Let $f:\mathbf{R} \to \mathbf{R}$ defined as : $f(x) = x$ when x is
rational, $f(x) = 0$ when x is irrational. Find all points at which
$f$ is continous.
Let $c \in Q – \{0\}$
$ \exists \langle x_n\rangle$ in $R \setminus Q $ such that
$x_n \to c $
$f(x_n) = 0 \to 0 $
now
$ f(c) = c \neq 0$
Therefore, $ f(x_n)$ does not converges to $f(c)$
Hence $f$ is discontinuous on $Q – \{0\}$
Let $c \in R \setminus Q$
$\exists \langle y_n\rangle$ in $Q$ such that
$y_n \to c$
$f(y_n) = y_n \to c$
now
$f(c) = 0$ because $c \in R\setminus Q.$ $\; \;$ also $c \neq 0$(same reason)

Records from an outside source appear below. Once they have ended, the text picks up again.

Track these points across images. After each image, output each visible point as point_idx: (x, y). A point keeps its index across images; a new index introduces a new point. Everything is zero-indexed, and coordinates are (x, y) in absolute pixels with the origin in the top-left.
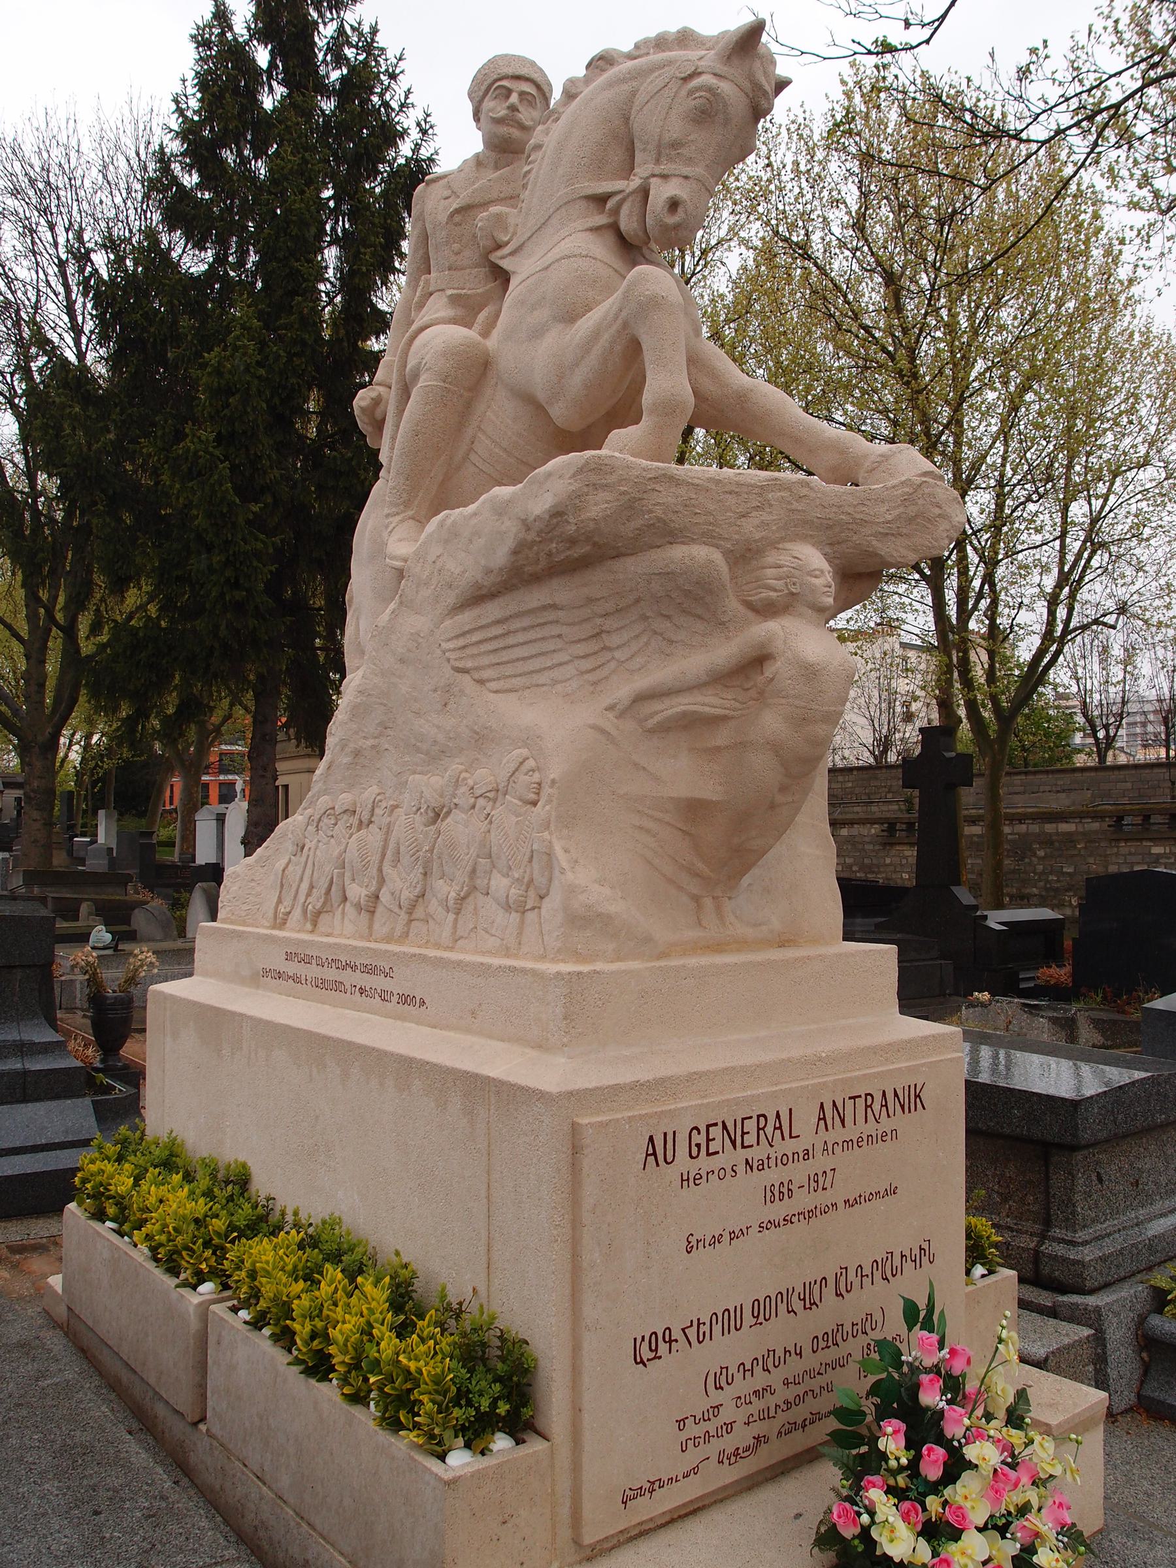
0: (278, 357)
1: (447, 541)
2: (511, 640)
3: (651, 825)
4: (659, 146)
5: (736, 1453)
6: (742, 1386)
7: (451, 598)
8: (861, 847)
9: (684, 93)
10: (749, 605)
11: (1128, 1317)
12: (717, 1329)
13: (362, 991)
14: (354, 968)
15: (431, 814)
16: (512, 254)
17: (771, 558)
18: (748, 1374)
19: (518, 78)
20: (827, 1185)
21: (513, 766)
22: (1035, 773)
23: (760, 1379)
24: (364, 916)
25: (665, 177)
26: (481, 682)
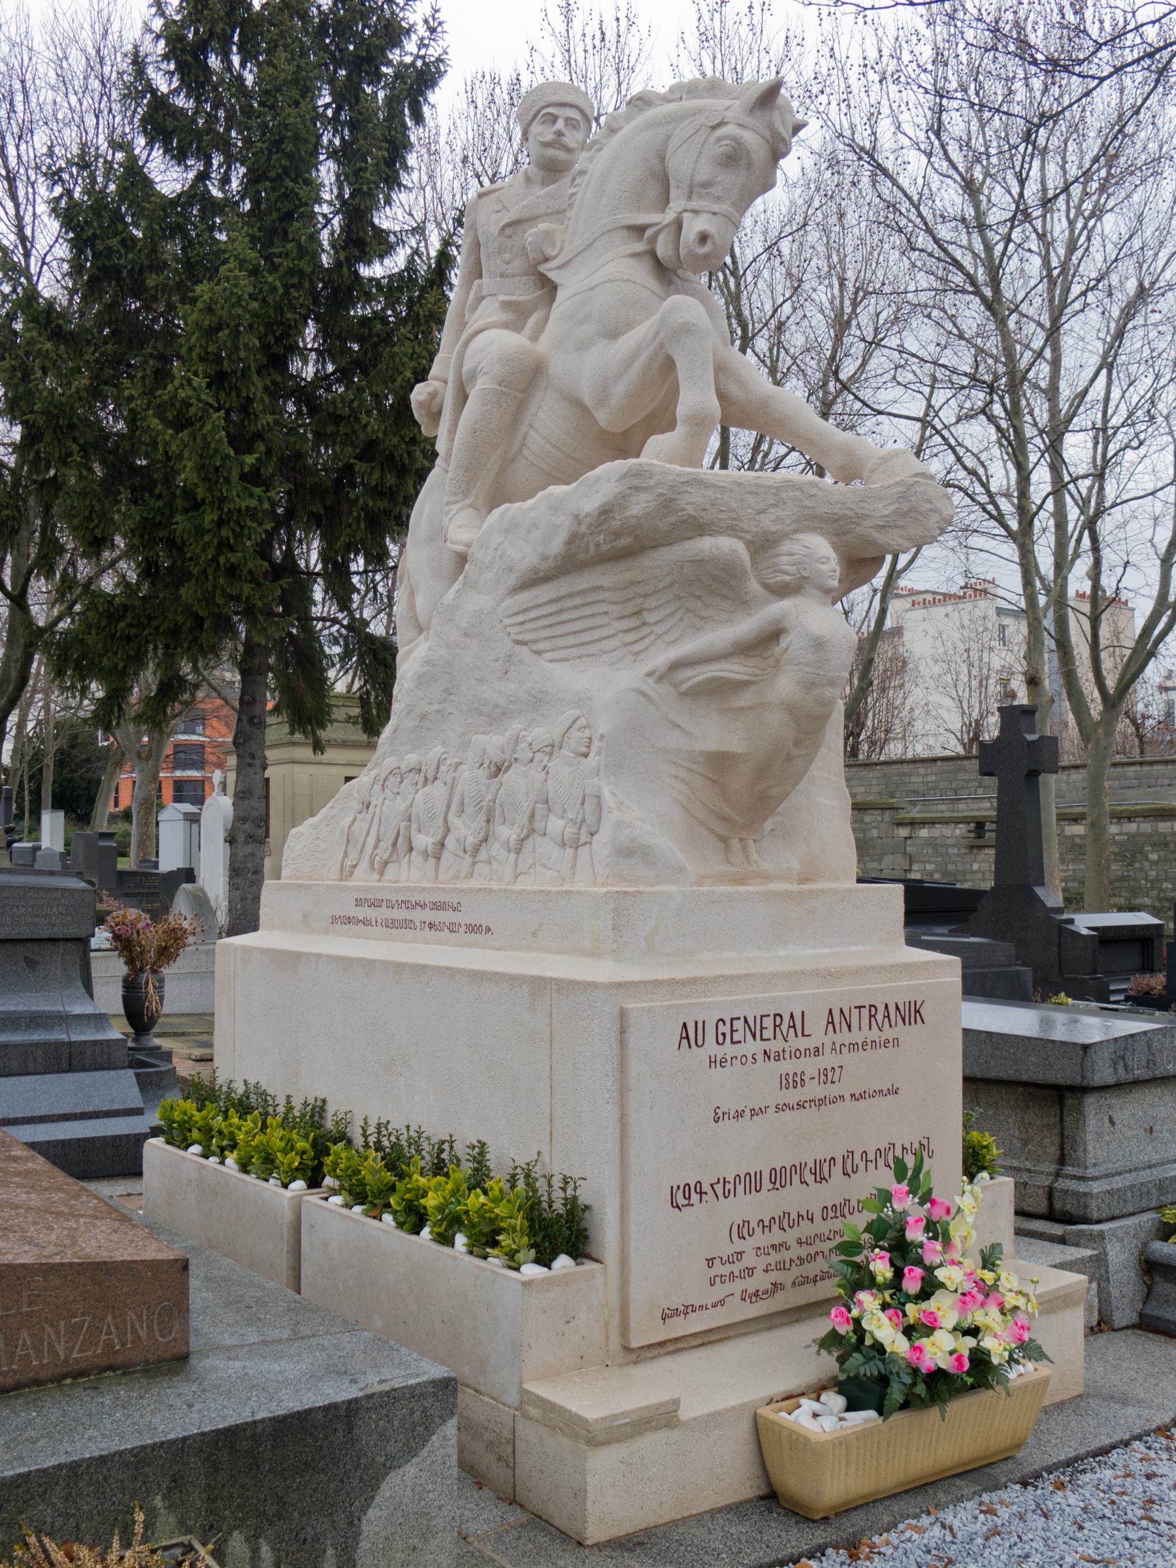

therefore, $f$ is discontinuous on $R\setminus Q$
Finally for $c=0$
we have
$|f(x) – f(0)| \leq ||x| – 0| \leq |x|$
Therefore $\forall \; \; \epsilon>0 \; \; $$\exists \; \; \delta = \epsilon> 0$ such that
if $|x|< \delta \Rightarrow |f(x)-f(0)|<\epsilon$
Therefore $f$ is continuous at $c=0$, and it is the only point at which it is continuous
Is my proof correct ? (particularly for c=0 part)
Best Answer
This proof looks great. Using the sequential characterization of continuity to show discontinuity at every non-zero point, and then the $\epsilon-\delta$ characterization to show continuity at zero is smart. Good work. :)